Deceptively simple in structure, David Hare‘s 2006 three-way conversation piece, set in a remote corner of Shropshire on the Welsh border, makes a vivid tangle of private lives and public responsibility in the shadow of the Iraq war, announced in a voiceover from George Bush.
The arguments between a diffident doctor, Oliver Lucas (Peter Davison), his restless therapist son, Philip (Finlay Robertson), and Philip’s catalytic girlfriend, Nadia Blye (Thusitha Jayasundera), an American political academic, are underpinned with sexual competition and personal revelation.
And the Shropshire idyll is bookended by classroom scenes at Yale in which two students – sharply played by Cameron Cuffe as an entitled American in love with his country, and his tutor, and Pepter Lunkuse as a brightly incipient dropout – help Nadia renew her own resolve to participate.
For, Hare suggests, you don’t make decisions in life that mean anything without absorbing the big picture. It’s much easier to do nothing. Nadia has visited war zones in Bosnia and Serbia in the 1990s and knows about ancient hatreds; Oliver has dealt with death in different ways, and is in retreat. Philip is torn between the two of them, but scarred, too, by unhappy memories of childhood.
The "vertical hour," explains Nadia, is that moment in combat medicine when you can actually be of some use. She believes in human intervention in countries "where it’s all going wrong". It’s a conundrum: was it right, in the end, to care about Iraq? What on earth is going to happen in Syria?
To be or not to be is replaced by to do or not to do. The skill and suppleness with which these ideas are expressed in personal terms proves a challenge too far in Nigel Douglas‘s somewhat jerky, under-fuelled production, a rare instance these days of palpably "bad blocking" of actors’ moves and a curiously anaemic audible experience all round.
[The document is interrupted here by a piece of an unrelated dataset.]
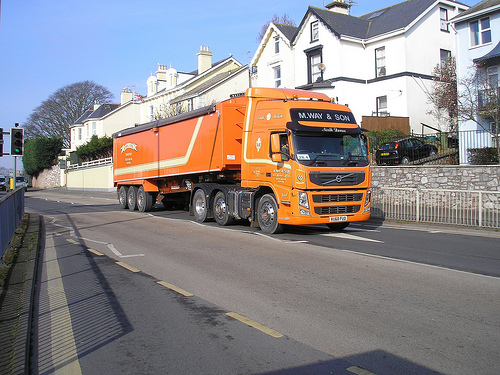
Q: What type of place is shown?
A: It is a road.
Davison is an affable enough Oliver, though not clouded or jaundiced enough by his dark secret, and both Robertson and Jayasundera find it hard work manufacturing their passions. The show’s not very "sexy" in broadest terms; these roles have been played on Broadway and in London by Julianne Moore, Indira Varma, Bill Nighy and Andrew Scott.
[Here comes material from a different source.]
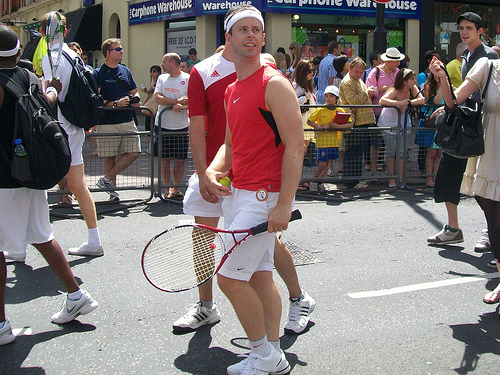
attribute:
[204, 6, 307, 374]
player — walking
Philip’s problem is that he’s a child of a child of the 1960s who wants to both impress and disown his father. Oliver, in turn, has exchanged a status as eminent physician for the post of an everyday GP, in a place where he can do no harm. In the shifting sands of time and dialogue, you care (or should care) what each character decides on. This revival doesn’t really deliver, but the play shines bright, hard, and brilliant.